___ DATA FOR THIS TASK ___
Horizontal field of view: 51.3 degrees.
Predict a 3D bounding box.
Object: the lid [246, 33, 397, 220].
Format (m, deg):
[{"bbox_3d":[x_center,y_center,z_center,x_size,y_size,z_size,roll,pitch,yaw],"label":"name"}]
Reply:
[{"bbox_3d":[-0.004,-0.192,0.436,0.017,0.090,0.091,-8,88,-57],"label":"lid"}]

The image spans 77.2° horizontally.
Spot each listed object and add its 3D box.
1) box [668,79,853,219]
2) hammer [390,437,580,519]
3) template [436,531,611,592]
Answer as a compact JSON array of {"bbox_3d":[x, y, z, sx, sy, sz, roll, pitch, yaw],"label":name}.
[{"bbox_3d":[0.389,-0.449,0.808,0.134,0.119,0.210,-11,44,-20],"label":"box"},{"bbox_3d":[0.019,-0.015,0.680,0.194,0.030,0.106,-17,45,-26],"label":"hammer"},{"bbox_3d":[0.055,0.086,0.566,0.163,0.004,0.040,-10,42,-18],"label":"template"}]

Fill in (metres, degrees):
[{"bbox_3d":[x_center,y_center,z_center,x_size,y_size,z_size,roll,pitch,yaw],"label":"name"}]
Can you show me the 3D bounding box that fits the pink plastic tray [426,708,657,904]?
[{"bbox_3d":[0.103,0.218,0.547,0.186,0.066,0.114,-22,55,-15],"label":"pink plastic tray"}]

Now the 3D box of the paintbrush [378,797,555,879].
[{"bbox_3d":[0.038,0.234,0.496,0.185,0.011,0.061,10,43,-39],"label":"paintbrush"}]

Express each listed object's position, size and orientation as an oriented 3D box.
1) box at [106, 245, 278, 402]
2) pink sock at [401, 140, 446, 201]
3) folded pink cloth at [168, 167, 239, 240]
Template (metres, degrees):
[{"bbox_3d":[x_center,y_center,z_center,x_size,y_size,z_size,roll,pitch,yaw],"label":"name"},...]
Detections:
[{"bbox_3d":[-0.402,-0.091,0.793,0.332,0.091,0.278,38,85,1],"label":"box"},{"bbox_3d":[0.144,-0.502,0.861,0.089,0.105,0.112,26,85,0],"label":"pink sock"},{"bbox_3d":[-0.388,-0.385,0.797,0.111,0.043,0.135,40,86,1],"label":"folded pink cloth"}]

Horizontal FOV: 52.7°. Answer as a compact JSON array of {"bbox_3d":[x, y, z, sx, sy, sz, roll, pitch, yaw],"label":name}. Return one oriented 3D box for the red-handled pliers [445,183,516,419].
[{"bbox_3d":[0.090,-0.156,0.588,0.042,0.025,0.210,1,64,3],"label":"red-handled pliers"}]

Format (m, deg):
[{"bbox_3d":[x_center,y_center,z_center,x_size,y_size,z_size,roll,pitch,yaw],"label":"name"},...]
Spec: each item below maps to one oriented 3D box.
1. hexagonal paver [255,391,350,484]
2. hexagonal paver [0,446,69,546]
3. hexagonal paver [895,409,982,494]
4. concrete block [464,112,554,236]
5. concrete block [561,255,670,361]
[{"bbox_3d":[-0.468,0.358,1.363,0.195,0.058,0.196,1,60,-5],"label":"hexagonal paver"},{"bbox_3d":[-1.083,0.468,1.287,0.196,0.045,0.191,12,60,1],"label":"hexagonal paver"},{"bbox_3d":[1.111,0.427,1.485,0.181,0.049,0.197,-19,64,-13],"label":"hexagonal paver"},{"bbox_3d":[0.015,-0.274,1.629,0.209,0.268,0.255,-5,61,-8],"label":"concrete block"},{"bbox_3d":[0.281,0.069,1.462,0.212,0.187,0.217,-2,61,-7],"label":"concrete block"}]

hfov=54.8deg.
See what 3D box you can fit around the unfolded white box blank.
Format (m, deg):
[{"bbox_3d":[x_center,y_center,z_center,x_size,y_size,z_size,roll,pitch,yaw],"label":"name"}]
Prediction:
___
> [BRIEF] Each line from the top of the entries above through the line containing "3) template [436,531,611,592]" must be transcribed exactly, and no other line may appear.

> [REPLY]
Horizontal field of view: 51.3 degrees.
Predict a 3D bounding box.
Object: the lid [246, 33, 397, 220].
Format (m, deg):
[{"bbox_3d":[x_center,y_center,z_center,x_size,y_size,z_size,roll,pitch,yaw],"label":"name"}]
Reply:
[{"bbox_3d":[-0.004,-0.192,0.436,0.017,0.090,0.091,-8,88,-57],"label":"lid"}]

The image spans 77.2° horizontally.
Spot each listed object and add its 3D box.
1) box [668,79,853,219]
2) hammer [390,437,580,519]
3) template [436,531,611,592]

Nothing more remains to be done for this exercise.